## TASKS TO CARRY OUT
#1 Answer these questions using the Pacific aid risk article:
(a) Which organization released the new report?
(b) How many Pacific Island nations did the participants come from?
(c) Who is named as the chief of that organization?
#2 Continue the article on Pacific aid risk from its last sentence.

Pacific aid risk outlined
Transparency experts say billions of dollars in federal government aid and infrastructure projects for Pacific Island nations are at risk of being misused.
Transparency International Australia (TIA) has released a new report that says Pacific Islanders report higher rates of corruption and bribery than any other region in the world.
Participants from across 10 Pacific Island nations including Fiji, Kiribati, New Caledonia, Papua New Guinea, Samoa and Vanuatu, said they had resorted to bribery of public servants in order to receive improved services.
They also reported being approached for bribed votes in elections.
TIA chief Serena Lillywhite says there are major implications for the Australian federal government, which invests billions of taxpayer dollars in the region's development.
“As the world's go-to destination for money laundering, Australia is on the receiving-end of a lot of dirty money that flows from and through the Pacific,” she said.

## PROVIDED INFORMATION

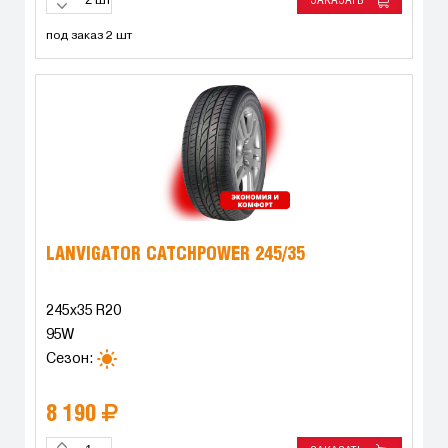
ЗАКАЗАТЬ
шт
под заказ 2 шт
LANVIGATOR CATCHPOWER 245/35
245x35 R20
95W
Сезон:
8 190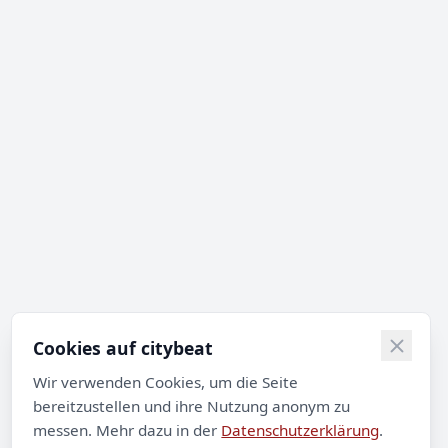
Cookies auf citybeat
Wir verwenden Cookies, um die Seite
bereitzustellen und ihre Nutzung anonym zu
messen. Mehr dazu in der
Datenschutzerklärung
.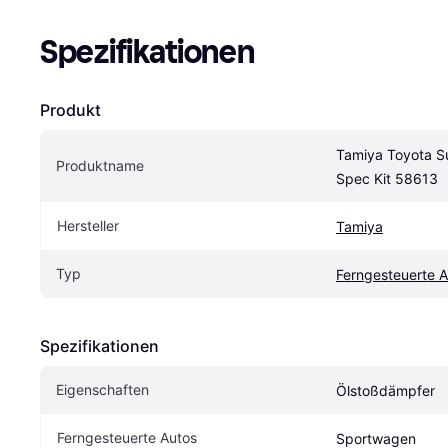
Spezifikationen
Produkt
Tamiya Toyota Su
Produktname
Spec Kit 58613
Hersteller
Tamiya
Typ
Ferngesteuerte A
Spezifikationen
Eigenschaften
Ölstoßdämpfer
Ferngesteuerte Autos
Sportwagen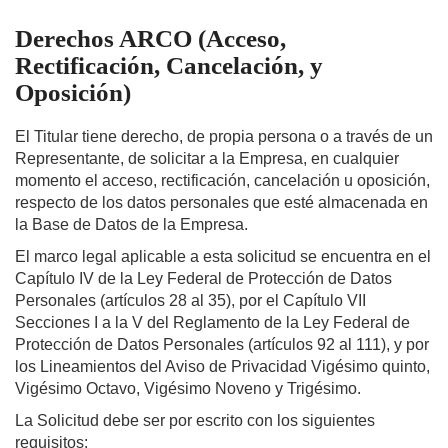
Derechos ARCO (Acceso,
Rectificación, Cancelación, y
Oposición)
El Titular tiene derecho, de propia persona o a través de un
Representante, de solicitar a la Empresa, en cualquier
momento el acceso, rectificación, cancelación u oposición,
respecto de los datos personales que esté almacenada en
la Base de Datos de la Empresa.
El marco legal aplicable a esta solicitud se encuentra en el
Capítulo IV de la Ley Federal de Protección de Datos
Personales (artículos 28 al 35), por el Capítulo VII
Secciones I a la V del Reglamento de la Ley Federal de
Protección de Datos Personales (artículos 92 al 111), y por
los Lineamientos del Aviso de Privacidad Vigésimo quinto,
Vigésimo Octavo, Vigésimo Noveno y Trigésimo.
La Solicitud debe ser por escrito con los siguientes
requisitos: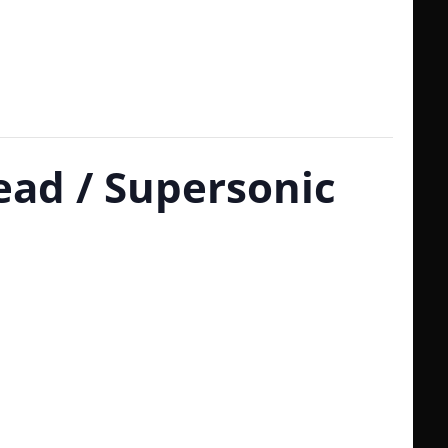
head / Supersonic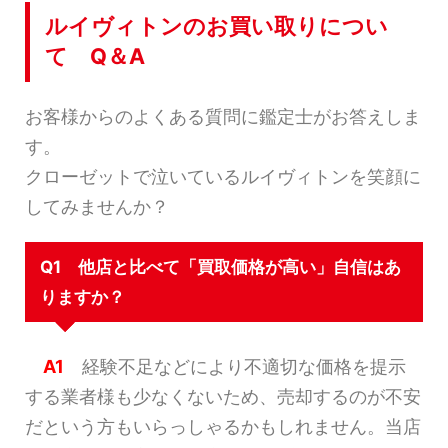
ルイヴィトンのお買い取りについ
て Q＆A
お客様からのよくある質問に鑑定士がお答えしま
す。
クローゼットで泣いているルイヴィトンを笑顔に
してみませんか？
Q1 他店と比べて「買取価格が高い」自信はあ
りますか？
A1
経験不足などにより不適切な価格を提示
する業者様も少なくないため、売却するのが不安
だという方もいらっしゃるかもしれません。当店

## ANSWERS TO THIS EXERCISE
#1
(a) Transparency International Australia (TIA)
(b) 10
(c) Serena Lillywhite

#2
In the last year alone, over $300 million has been directed to Pacific countries, including Papua New Guinea, Solomon Islands and Fiji, as part of COVID vaccine support measures and building projects through the Australian Infrastructure Financing Facility for the Pacific.
Ms Lillywhite said the huge scale of infrastructure projects in combination with lax probity processes makes it easier to conceal bribes, inflate costs and encourage collusion between bidding competitors.
“Decisions can be made that don't meet community needs or sustainable development goals,” she said.
TIA is calling on the Federal Government set up and maintain a register of developers that highlights integrity track records and any connections to politically-exposed people.